The Nigerian dental students are expected to be exposed to both the theoretical and practical aspect of medical emergencies management in the course of their training.[5,26] An earlier study done on the final year dental students toward the development and evaluation of their undergraduate training program reported that realistic simulation training in management of medical emergencies for dental students is an effective adjunct to traditional lecture style teaching. Simulation training was reported to improve the ability to manage medical emergencies. Another study also reported that the more advanced the simulation is the better management of medical emergencies. Full‑mission simulation, using physical patient simulators, appeared to be the most useful training method. Only 28.2% of the studied dental students claimed to have received the desired forms of training on medical emergencies while an alarming 41.9% claimed not to have received any form of training. This feedback will be useful in the curriculum evaluation process.

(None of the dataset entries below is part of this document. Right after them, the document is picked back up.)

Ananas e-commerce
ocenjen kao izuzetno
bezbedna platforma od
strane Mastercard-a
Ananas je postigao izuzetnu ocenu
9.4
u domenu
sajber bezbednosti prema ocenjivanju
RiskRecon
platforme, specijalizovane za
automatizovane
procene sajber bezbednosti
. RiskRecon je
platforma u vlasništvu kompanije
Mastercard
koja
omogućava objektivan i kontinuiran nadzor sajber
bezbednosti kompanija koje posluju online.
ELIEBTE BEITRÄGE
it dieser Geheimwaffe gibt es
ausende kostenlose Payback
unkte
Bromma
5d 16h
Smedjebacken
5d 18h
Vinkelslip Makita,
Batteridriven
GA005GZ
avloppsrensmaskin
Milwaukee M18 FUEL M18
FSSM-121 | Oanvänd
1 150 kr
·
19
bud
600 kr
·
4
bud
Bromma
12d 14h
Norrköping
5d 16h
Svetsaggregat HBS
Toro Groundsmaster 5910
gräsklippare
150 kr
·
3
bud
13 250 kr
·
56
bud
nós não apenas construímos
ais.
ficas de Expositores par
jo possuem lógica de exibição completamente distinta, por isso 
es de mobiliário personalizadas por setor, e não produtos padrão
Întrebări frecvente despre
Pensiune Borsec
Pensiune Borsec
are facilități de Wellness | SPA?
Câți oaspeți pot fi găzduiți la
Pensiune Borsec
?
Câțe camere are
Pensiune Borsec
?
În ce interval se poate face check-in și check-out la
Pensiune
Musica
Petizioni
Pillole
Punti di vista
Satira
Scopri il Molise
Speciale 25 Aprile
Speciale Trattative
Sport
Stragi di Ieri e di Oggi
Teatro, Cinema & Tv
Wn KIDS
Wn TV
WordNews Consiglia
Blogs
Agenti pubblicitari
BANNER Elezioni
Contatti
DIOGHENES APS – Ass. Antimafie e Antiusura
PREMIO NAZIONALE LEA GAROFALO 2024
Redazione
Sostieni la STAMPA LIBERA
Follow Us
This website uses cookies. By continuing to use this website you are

Other important points revealed by this study are that only the theoretical training in medical emergencies seems to be effective. Many of the dental students were able to volunteer the information that they received lectures on the topic. The use of visual teaching aids like videotapes and PowerPoint projections however did not get so much mention. Fewer than half of the students had any form of simulation, which would have help them to put their theoretical knowledge into practice.
This study also suggest that the dental students may not be prepared to handling medical emergencies effectively as a member of the dental team, because majority claimed not to have been taught how to perform many of the potentially lifesaving procedures. This result is similar to what was reported among a group of medical students where 85.3% of them had never taken any basic life support course. It also supports another studies that reported inadequacies in the area of basic life support among medical, dental, nursing students and doctors as well as among medical and paramedical personnel. Regular mock drills and knowledge of the essential resuscitative drugs are equipments have been recommended to ensure the preparedness of every member of the dental team. The result of this study amplifies the need to ensure that this recommendation is taken very seriously.

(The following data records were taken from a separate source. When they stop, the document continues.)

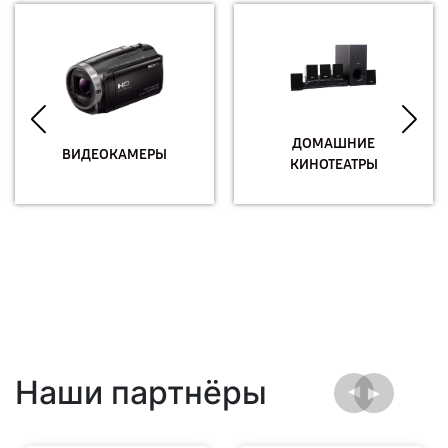
ДОМАШНИЕ
ВИДЕОКАМЕРЫ
КИНОТЕАТРЫ
Наши партнёры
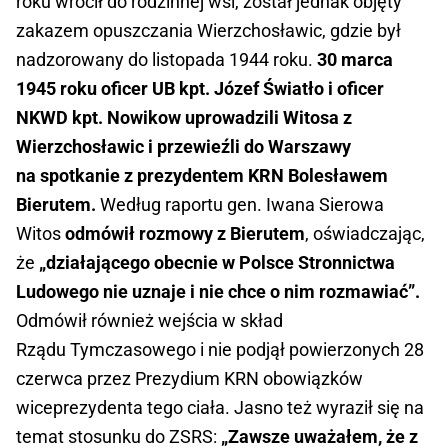
roku wrócił do rodzinnej wsi, został jednak objęty
zakazem opuszczania Wierzchosławic, gdzie był
nadzorowany do listopada 1944 roku.
30 marca
1945 roku oficer UB kpt. Józef Światło i oficer
NKWD kpt. Nowikow uprowadzili Witosa z
Wierzchosławic i przewieźli do Warszawy
na spotkanie z prezydentem KRN Bolesławem
Bierutem.
Według raportu gen. Iwana Sierowa
Witos
odmówił rozmowy z Bierutem
, oświadczając,
że
„działającego obecnie w Polsce Stronnictwa
Ludowego nie uznaje i nie chce o nim rozmawiać”.
Odmówił również wejścia w skład
Rządu Tymczasowego i nie podjął powierzonych 28
czerwca przez Prezydium KRN obowiązków
wiceprezydenta tego ciała. Jasno też wyraził się na
temat stosunku do ZSRS:
„Zawsze uważałem, że z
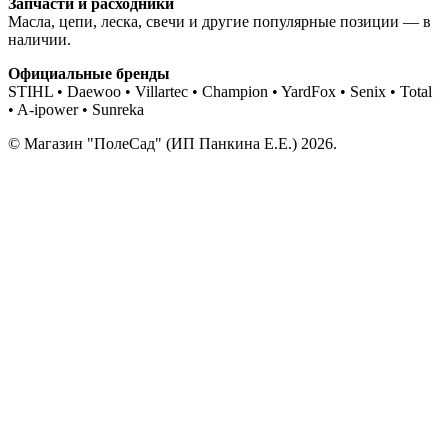
Запчасти и расходники
Масла, цепи, леска, свечи и другие популярные позиции — в
наличии.
Официальные бренды
STIHL • Daewoo • Villartec • Champion • YardFox • Senix • Total
• A-ipower • Sunreka
© Магазин "ПолеСад" (ИП Панкина Е.Е.) 2026.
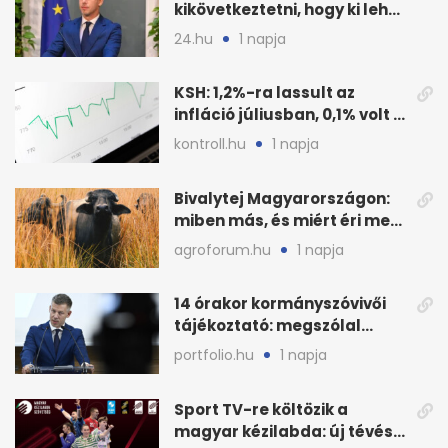
kikövetkeztetni, hogy ki lehet
a három jelölt
24.hu
1 napja
KSH: 1,2%-ra lassult az
infláció júliusban, 0,1% volt a
havi áresés
kontroll.hu
1 napja
Bivalytej Magyarországon:
miben más, és miért éri meg
feldolgozni?
agroforum.hu
1 napja
14 órakor kormányszóvivői
tájékoztató: megszólal
Magyar Péter is
portfolio.hu
1 napja
Sport TV-re költözik a
magyar kézilabda: új tévés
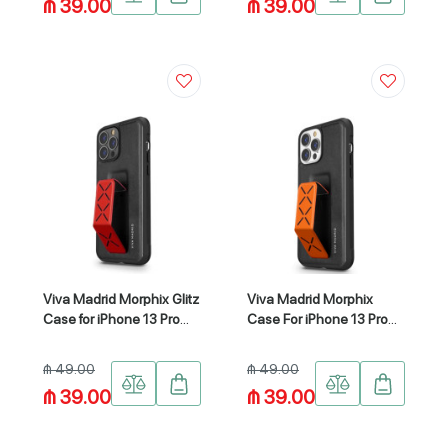
₼ 39.00
₼ 39.00
Viva Madrid Morphix Glitz
Viva Madrid Morphix
Case for iPhone 13 Pro
Case For iPhone 13 Pro
MAX VIVA-IP13PM-
(6.1") VIVA-IP13P-
MPHRED
MPHORG
₼ 49.00
₼ 49.00
₼ 39.00
₼ 39.00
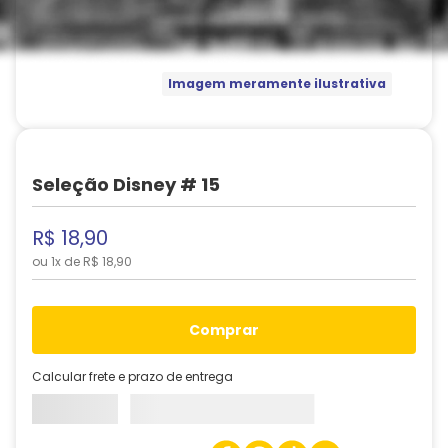
Imagem meramente ilustrativa
Seleção Disney # 15
R$
18
,
90
ou
1
x de
R$
18
,
90
comprar
Calcular frete e prazo de entrega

The inadequate knowledge of management medical emergencies suggested by this study may not be limited to the study group and study area. A previous study also reported a sub‑optimal level of knowledge of medical emergencies among medical students of the eleven evaluated Peruvian universities.
Based on the above study it can be concluded that the level of training and level of knowledge on medical emergencies of the studied dental students is below desirable standard. It is therefore necessary to put proper strategies in place, such as the development of the theoretical model, to improve the areas of weakness this study identified.